PM is a 48-year-old woman with a 24-year history of type 1 diabetes. She had been on MDI for 15 years and on CSII for 7 years and was currently using a Paradigm® 712 insulin pump. She wished to be upgraded to a real-time insulin pump with continuous glucose sensing. Her HbA1c had been 12% on MDI but was 9% on CSII.
In the previous year she was diagnosed with diffuse cardiovascular disease with a 95% occlusion of the right coronary artery and a 65% occlusion of the left coronary artery. She required an angioplasty and TAXUS® drug-eluting stent to the right coronary artery. She also suffered from severe pre-proliferative retinopathy and maculopathy. Despite steadily increasing insulin dosage, she continued to have erratic glycaemic control and her HbA1c was stuck at 9%. She attended cardiac rehabilitation following her stent procedure but experienced frequent episodes of hypoglycaemia. She needed to intensify her control, exercise regularly and follow a low fat, calorie-controlled diet to aid with weight loss in order to reduce her risk of future cardiac incident or further intervention.
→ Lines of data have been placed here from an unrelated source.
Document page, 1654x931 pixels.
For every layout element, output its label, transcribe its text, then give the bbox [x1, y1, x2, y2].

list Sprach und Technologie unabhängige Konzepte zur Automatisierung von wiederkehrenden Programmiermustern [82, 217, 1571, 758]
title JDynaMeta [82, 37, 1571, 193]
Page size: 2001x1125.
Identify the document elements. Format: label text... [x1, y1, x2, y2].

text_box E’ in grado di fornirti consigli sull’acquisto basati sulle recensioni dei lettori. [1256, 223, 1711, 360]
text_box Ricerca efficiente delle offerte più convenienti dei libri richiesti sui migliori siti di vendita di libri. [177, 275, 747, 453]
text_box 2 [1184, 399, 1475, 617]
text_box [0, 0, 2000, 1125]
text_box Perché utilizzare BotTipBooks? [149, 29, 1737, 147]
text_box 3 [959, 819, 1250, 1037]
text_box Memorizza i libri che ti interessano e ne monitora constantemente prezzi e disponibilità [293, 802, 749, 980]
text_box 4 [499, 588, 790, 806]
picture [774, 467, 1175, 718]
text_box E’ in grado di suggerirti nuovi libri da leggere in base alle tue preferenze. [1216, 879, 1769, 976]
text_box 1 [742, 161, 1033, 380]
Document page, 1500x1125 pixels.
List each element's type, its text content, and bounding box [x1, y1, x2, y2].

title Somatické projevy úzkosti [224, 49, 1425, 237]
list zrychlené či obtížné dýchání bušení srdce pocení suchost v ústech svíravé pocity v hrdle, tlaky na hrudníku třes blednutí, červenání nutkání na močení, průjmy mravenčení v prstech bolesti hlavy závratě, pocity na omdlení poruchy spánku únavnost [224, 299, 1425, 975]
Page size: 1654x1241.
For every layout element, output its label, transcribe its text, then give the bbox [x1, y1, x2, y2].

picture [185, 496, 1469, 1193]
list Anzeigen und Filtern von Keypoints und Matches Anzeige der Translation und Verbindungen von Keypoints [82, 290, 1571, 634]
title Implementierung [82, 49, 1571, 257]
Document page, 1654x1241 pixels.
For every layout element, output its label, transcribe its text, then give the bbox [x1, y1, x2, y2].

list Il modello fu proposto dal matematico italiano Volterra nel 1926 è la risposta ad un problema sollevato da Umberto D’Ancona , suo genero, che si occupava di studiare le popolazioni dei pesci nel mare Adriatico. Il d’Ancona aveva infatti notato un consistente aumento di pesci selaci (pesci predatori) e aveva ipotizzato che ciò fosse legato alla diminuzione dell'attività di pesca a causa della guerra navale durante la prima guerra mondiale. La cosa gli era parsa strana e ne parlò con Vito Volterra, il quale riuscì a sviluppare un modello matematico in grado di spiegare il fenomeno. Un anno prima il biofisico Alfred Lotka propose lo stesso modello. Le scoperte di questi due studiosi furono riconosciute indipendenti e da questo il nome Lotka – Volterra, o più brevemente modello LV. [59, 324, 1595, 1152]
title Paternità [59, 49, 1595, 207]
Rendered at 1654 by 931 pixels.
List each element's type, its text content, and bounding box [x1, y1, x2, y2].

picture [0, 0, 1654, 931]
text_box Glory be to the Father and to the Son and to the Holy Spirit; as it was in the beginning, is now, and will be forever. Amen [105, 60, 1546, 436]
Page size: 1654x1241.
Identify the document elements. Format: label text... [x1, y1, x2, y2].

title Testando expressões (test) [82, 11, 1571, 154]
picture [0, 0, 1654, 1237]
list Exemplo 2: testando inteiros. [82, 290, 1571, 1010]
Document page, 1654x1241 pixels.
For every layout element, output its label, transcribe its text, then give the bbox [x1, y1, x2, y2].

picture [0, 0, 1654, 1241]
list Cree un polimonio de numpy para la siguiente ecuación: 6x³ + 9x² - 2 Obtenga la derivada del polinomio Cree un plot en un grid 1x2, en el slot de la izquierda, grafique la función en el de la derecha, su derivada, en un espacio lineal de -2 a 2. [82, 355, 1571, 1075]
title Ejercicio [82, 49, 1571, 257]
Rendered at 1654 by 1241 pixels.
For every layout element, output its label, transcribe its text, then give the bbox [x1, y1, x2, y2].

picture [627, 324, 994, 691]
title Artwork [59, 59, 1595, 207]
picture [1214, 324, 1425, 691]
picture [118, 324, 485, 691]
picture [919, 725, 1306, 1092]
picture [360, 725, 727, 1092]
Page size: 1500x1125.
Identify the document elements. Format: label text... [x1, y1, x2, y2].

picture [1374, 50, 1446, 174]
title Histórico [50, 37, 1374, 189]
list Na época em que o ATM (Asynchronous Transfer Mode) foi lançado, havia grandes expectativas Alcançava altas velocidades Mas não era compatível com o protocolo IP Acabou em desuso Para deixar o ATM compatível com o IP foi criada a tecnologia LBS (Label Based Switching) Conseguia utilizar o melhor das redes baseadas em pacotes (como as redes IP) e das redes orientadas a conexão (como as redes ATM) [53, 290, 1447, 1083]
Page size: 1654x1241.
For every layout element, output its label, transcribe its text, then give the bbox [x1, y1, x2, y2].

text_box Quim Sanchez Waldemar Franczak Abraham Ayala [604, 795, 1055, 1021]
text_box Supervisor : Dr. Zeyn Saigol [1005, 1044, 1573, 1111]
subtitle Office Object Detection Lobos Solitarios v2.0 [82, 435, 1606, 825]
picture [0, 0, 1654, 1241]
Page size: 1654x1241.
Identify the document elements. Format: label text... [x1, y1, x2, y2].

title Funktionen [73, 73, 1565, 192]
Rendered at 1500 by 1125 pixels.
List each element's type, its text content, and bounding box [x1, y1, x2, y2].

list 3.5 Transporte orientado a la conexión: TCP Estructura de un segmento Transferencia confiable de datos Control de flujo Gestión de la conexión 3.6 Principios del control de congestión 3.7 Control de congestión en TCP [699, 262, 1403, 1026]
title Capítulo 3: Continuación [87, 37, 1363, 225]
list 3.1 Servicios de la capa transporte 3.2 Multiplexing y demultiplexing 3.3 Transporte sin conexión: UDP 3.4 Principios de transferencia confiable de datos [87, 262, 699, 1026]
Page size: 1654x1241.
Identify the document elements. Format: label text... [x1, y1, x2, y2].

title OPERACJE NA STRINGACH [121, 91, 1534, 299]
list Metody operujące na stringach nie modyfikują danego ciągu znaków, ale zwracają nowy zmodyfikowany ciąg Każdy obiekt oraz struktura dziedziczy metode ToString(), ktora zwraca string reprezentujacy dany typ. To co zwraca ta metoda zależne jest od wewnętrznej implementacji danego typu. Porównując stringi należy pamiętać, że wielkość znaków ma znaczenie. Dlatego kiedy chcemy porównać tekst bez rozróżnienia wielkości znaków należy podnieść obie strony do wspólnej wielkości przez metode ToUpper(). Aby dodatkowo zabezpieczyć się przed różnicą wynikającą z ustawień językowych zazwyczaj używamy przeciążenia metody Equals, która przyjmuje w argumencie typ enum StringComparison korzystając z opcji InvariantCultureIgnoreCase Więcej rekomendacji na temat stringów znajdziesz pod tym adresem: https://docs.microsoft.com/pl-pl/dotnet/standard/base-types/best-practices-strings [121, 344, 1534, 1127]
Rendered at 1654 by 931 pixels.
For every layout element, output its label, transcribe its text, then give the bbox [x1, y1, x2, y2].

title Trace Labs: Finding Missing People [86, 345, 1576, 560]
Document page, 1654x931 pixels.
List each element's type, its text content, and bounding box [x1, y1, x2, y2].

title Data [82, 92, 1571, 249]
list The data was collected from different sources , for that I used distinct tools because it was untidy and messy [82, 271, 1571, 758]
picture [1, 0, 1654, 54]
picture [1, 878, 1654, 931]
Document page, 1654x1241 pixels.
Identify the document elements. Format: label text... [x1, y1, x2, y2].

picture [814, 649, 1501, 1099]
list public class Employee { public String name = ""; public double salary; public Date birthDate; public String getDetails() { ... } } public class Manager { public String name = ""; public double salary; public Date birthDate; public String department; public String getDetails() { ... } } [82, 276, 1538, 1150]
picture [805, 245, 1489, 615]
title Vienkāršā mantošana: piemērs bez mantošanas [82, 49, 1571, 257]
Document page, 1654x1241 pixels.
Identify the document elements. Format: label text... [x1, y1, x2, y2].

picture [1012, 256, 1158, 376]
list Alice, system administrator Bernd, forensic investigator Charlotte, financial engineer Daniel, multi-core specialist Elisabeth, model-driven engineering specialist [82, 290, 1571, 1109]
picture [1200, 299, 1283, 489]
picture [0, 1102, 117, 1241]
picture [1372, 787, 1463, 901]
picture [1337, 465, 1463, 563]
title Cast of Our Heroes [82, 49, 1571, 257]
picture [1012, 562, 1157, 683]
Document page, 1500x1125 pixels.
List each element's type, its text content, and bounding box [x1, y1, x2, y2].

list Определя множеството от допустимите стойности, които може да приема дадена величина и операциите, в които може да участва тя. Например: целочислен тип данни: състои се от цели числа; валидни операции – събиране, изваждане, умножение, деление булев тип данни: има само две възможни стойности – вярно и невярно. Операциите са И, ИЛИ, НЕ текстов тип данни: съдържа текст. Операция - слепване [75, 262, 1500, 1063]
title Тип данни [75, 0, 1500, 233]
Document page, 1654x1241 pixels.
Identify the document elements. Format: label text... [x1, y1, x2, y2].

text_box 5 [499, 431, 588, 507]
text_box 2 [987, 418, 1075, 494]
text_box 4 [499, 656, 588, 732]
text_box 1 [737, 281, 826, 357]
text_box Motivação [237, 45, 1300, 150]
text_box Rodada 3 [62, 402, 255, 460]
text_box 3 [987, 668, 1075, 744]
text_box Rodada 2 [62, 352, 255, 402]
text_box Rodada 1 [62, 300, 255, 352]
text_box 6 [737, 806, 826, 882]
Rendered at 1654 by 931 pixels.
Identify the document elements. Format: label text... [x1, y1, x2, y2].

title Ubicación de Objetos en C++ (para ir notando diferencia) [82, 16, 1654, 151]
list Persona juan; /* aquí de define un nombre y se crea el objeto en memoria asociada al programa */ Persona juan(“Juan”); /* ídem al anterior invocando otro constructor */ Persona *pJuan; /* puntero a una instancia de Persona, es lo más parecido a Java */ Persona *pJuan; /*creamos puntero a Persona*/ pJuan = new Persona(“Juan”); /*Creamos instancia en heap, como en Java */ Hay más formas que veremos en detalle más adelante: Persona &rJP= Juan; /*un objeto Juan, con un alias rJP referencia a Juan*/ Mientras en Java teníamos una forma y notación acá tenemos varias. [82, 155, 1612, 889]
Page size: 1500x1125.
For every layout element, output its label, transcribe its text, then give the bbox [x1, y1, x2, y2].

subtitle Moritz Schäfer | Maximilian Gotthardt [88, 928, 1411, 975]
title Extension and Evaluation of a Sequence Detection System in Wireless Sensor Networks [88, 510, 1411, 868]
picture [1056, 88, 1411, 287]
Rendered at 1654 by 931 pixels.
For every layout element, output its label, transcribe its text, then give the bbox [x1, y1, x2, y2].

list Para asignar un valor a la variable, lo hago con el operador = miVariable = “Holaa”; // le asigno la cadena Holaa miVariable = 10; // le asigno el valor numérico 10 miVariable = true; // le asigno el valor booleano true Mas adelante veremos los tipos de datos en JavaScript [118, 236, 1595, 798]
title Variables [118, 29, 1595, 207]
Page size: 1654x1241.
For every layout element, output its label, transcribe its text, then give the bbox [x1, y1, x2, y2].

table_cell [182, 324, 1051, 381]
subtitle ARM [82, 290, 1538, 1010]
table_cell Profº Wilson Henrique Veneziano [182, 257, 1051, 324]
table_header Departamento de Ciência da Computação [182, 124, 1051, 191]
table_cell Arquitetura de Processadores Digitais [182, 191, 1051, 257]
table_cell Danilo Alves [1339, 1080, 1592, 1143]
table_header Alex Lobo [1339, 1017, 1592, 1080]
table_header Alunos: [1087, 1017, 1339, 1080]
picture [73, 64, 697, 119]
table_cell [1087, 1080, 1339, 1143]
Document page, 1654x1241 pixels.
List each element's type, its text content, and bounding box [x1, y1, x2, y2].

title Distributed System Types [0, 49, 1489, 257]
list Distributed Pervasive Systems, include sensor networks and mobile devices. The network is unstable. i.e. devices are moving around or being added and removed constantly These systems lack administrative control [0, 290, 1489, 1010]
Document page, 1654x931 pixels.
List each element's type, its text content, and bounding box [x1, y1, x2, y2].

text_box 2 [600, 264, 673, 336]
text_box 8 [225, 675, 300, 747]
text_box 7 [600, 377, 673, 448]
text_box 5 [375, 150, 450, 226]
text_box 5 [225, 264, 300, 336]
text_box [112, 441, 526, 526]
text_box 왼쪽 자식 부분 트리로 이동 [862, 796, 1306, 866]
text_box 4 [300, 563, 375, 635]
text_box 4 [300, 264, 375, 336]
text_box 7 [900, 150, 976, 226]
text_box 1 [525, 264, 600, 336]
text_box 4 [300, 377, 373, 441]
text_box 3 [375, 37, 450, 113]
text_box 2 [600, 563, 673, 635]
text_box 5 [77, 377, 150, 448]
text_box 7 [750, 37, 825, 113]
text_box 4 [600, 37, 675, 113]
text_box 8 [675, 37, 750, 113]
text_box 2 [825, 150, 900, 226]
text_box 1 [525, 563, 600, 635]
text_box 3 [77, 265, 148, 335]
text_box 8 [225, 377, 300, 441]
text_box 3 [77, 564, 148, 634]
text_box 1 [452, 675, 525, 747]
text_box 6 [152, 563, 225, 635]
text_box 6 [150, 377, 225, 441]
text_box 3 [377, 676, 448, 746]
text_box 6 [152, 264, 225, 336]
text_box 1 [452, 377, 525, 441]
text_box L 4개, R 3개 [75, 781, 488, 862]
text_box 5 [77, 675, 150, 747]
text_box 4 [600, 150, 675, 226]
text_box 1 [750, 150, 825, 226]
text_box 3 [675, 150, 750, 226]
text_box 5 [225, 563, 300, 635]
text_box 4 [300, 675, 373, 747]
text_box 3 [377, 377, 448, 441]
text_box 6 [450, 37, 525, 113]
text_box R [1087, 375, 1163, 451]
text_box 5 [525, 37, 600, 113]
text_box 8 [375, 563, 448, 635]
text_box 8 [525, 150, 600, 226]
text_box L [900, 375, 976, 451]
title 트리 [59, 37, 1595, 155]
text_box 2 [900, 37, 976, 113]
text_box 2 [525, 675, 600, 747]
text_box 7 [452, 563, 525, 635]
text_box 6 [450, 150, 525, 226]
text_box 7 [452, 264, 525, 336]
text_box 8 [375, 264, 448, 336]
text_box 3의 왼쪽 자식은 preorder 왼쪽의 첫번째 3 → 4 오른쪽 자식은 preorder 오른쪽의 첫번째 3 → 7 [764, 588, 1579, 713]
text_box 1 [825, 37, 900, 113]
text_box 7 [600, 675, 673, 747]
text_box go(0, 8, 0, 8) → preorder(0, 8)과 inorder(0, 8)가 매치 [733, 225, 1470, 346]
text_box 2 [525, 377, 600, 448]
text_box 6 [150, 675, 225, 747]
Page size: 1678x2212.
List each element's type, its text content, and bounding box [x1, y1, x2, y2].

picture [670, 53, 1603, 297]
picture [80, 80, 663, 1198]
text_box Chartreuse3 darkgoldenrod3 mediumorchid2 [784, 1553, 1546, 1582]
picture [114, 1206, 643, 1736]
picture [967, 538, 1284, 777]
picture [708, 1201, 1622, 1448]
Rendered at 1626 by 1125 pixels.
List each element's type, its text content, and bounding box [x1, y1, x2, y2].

Why a real-time insulin pump with continuous glucose sensing?
PM felt that she was already doing her best to achieve tight control, but that it simply was not good enough. Her recurrent hypoglycaemia during exercise was acting as a barrier to carrying out the exercise she needed to improve her cardiac health. She also struggled with weight loss due to over correction during exercise-induced hypoglycaemia. Morning blood glucose levels were very variable despite frequent monitoring. It was felt that using the Paradigm® REAL-Time plus glucose sensors would enable her to tighten control through identifying trends as well as being able to act on falling blood glucose levels before she became hypoglycaemic.
Presenting the case for funding
Obtaining unlimited funding for pumps, consumables and glucose sensing is not always easy and across the country there have been variable levels of success. To ensure the funding required for the patient was obtained, four steps illustrated in Figure 1 were used.
Ultimately, the case for funding must be constructed so that there is no choice but to fund. Although it is best to adhere to the criteria laid down in NICE guidance (NICE, 2003), the one absolute requirement for funding is the opinion of the clinician. If possible, it is always best to get the patient to send the letter and supporting information to the PCT, as this has a more direct impact on the PCT panel members.
The ideal letter should look like the one shown in Box 1, where actual sections from the successful application are used to illustrate general principles.
In this instance, the patient did improve her control and has benefited from improvement in her retinopathy, which has been downgraded from severe to moderate with no maculopathy present.
There is one crucial take home message here: If you want to ensure funding for CSII (with or without glucose sensing) then make sure you have thought of, addressed and answered any potential questions that might prevent funding. You should leave them with only one choice – to fund.